Harriet Harman and Patricia Hewitt failed to take action to oust the Paedophile Information Exchange (PIE) because they "didn't want to rock the boat", its former chairman has claimed.
Tom O'Carroll said Labour's deputy leader and the former health secretary did not support PIE but "didn't even try" to cut its affiliation to the civil liberties organisation they worked at for the sake of their careers.
Ms Harman has said she has nothing to apologise for over the involvement of the National Council for Civil Liberties with the paedophile rights campaign but expressed "regret" that there had ever been a link between the two.
O'Carroll sat on an NCCL gay rights sub-committee in the late 1970s and said there had been no active attempt to remove him.
He told BBC Radio 4's Today programme: "Really they didn't do much to oppose PIE's presence in my view because there were these other liberal forces, or radical forces, within NCCL.

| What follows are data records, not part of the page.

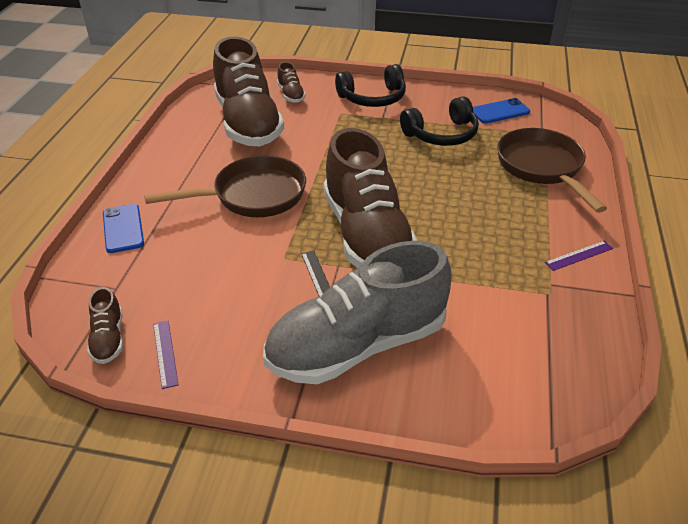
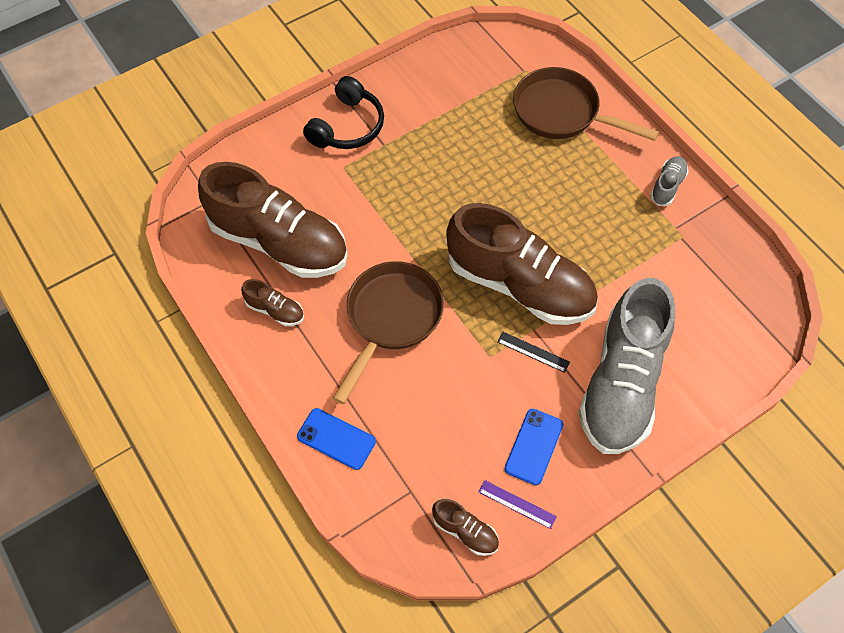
camera: 45 degrees left, 20 degrees up
(291, 95) = (270, 177): brown shoe -> brown shoe (275, 310)
(441, 134) = (452, 130): black headphones -> none
(500, 111) = (467, 67): blue phone -> blue phone (534, 446)
(579, 255) = (667, 186): purple ruler -> grey shoe

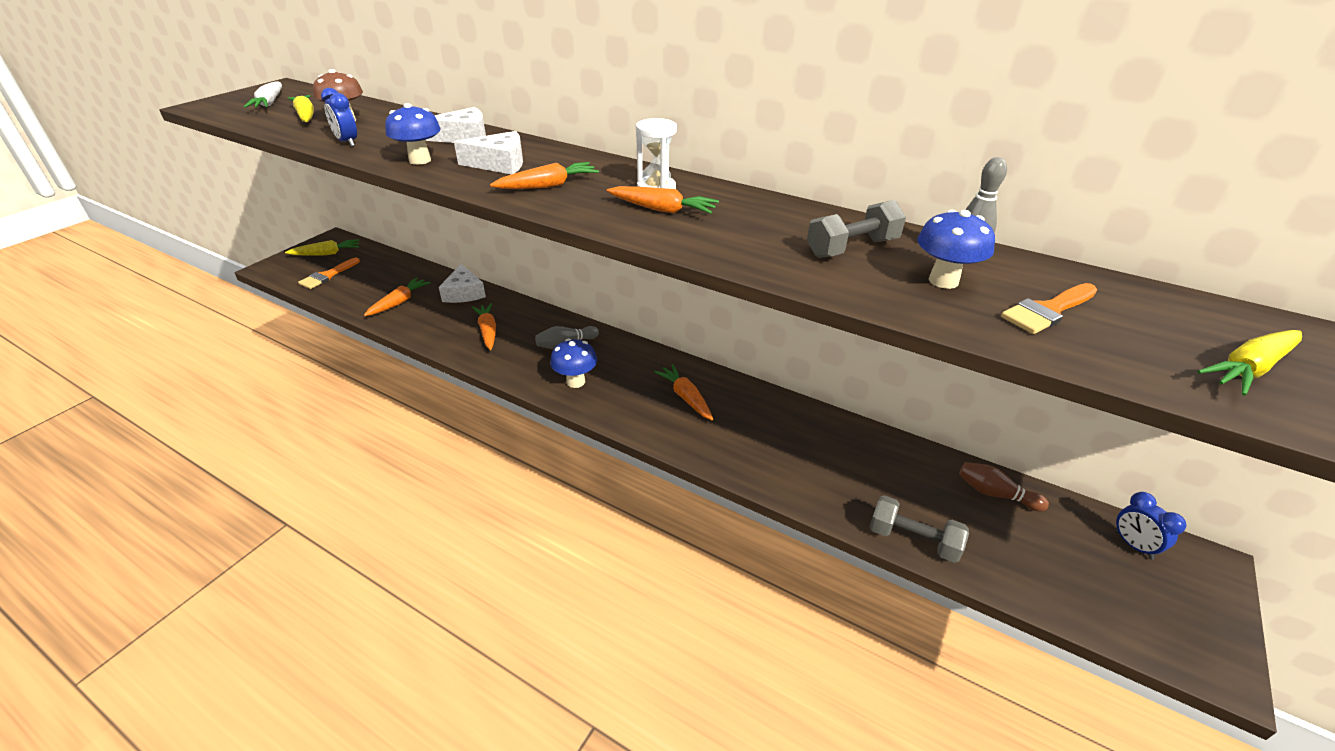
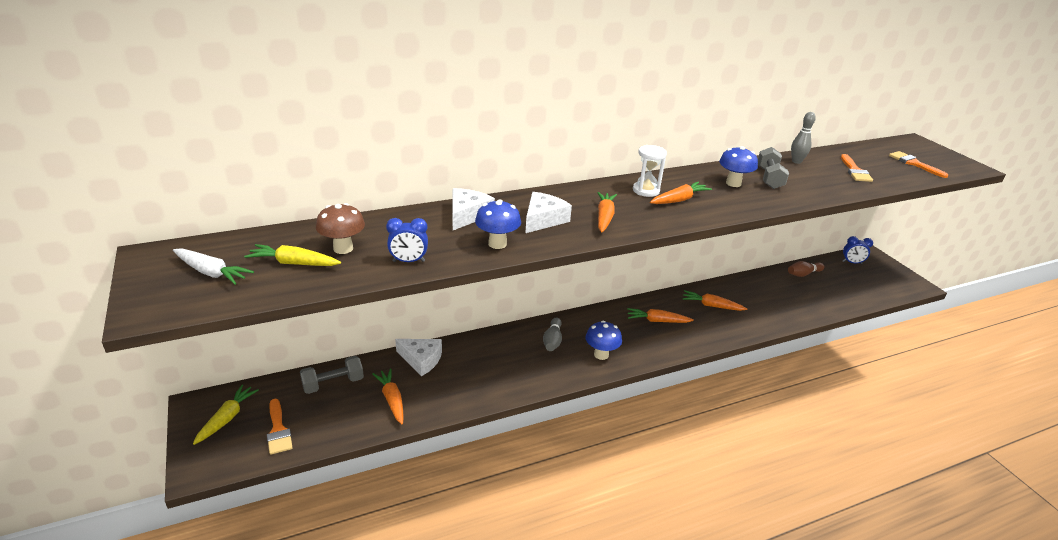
camera: 55 degrees left, 5 degrees down
(487, 331) = (495, 368): orange carrot -> orange carrot (711, 306)
(913, 540) = (818, 311): grey dumbbell -> grey dumbbell (333, 383)
(943, 281) = (816, 176): blue mushroom -> blue mushroom (733, 183)
(1248, 369) = (914, 163): yellow carrot -> orange brush

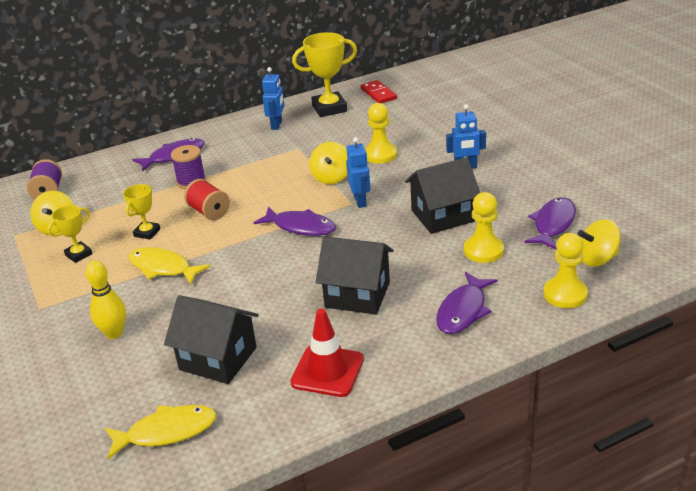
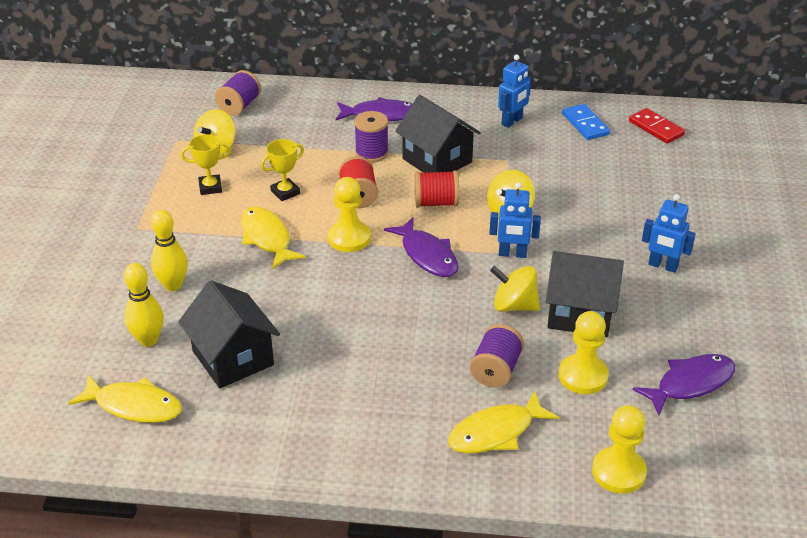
camera: 30 degrees right, 5 degrees up
(131, 380) = (148, 340): none -> yellow bowling pin
(273, 193) = (436, 203): none -> red spool
(327, 371) = (312, 424): red traffic cone -> none
(329, 108) = (585, 124): yellow trophy -> blue domino
(357, 295) = (411, 359): black house -> black house (437, 160)
(360, 201) = (512, 254): blue robot -> blue robot turned 75 degrees clockwise
(378, 94) = (656, 128): red domino -> red domino turned 45 degrees counterclockwise
(380, 155) = (585, 207): yellow pawn -> yellow pawn (349, 238)
(423, 274) = (496, 370): none -> purple spool
(463, 310) = (496, 432): purple fish -> yellow fish
(597, 259) = (697, 451): yellow spinning top -> yellow spinning top (514, 306)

"The support didn't come from Harman and Co but it was there. The Gay Liberation Front was very radical and at that time Harman and Patricia Hewitt couldn't just kick out PIE. Well, they could both try but they didn't even try and the reason they didn't try is they didn't want to rock the boat because their careers within NCCL depended on them not rocking the boat too much."
The former PIE chairman told the programme he never met Ms Harman but met Ms Hewitt briefly at a conference in Sheffield in 1978.
He said: "I spoke to her when we were just going up a floor or two in a lift and she was somewhat frosty.
"I said something to her, I think as a pleasantry, and she didn't take it that way. She said that I'd been rude to her afterwards, which I hadn't been.
"My impression was that she simply had great distaste for being in the same lift as me."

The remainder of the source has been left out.